I think you'll probably see people still using old desktop software in five years, whereas the cutting-edge guys won't be doing tax anymore. And it will be a kind of strange dichotomy. 

I think you'll also see new business models creep in. Accountant websites with advanced Chatbot functionality will provide three things. One, information lure to onboard clients i.e. chatbot tax assist followed by sign-up option; two, customised responses for clients (the client would need to be logged in); and three, harvest information for form filling purposes, then feed forward to systems like LodgeiT.

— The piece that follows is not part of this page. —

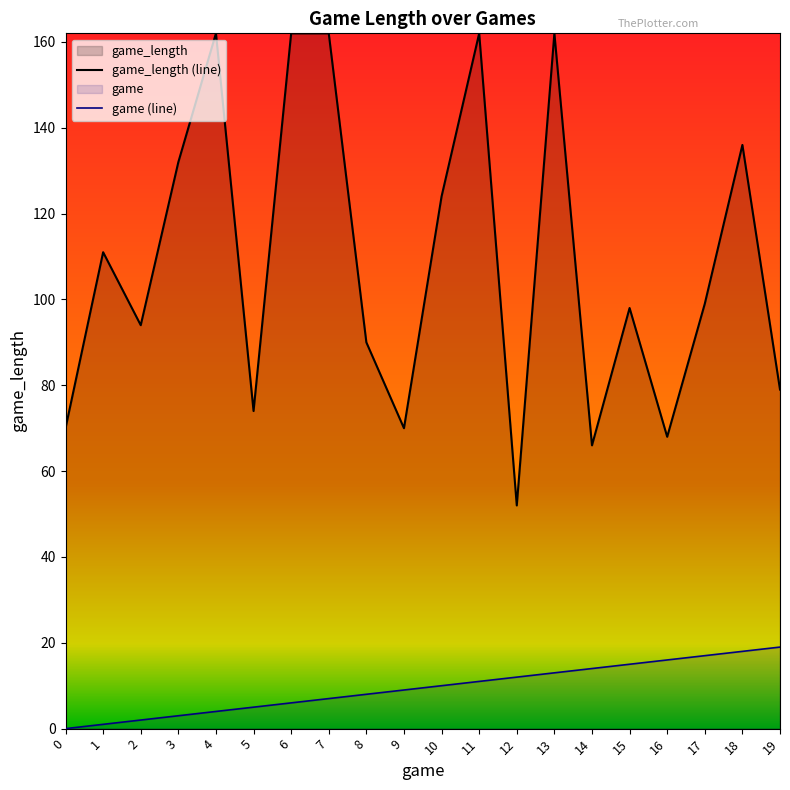

What is the difference between the highest and lowest values at 16?

52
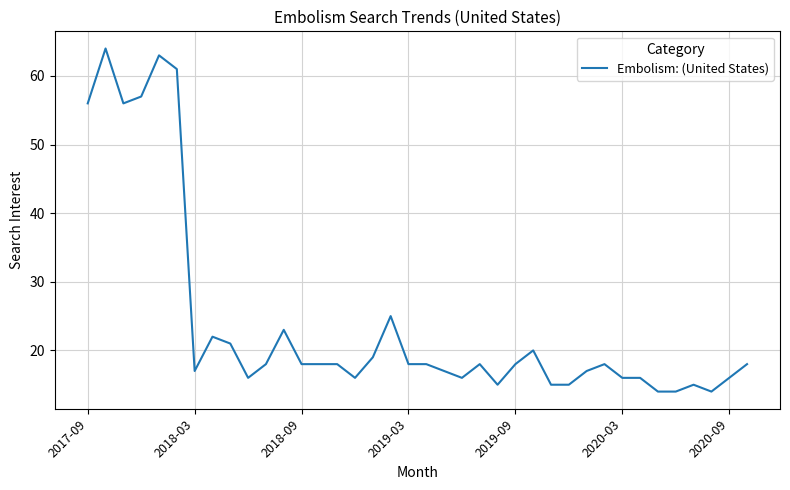

What is the minimum value shown in the chart?

14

DigitalFirst: What do you think is the future of audit, then? We’re already seeing systems like Dext Precision and Xbert look for audit errors on a real time basis which you can then correct on the fly. Do you think we will still need audits?

Noble: You mean monitoring in real time, a real-time audit? Managing the exceptions as they pop up, I think that is the right way to do it. Because if everyone had that kind of technical approach, imagine how easy it is to fill your tax form. The typical tax accountant doesn't have time to go back into the books. I don't want to go and look in QuickBooks and Xero. Bring the data in, fill my tax forms. 

(A business just wants an) accountant to take care of all that stuff for me. That's the business model for accountants.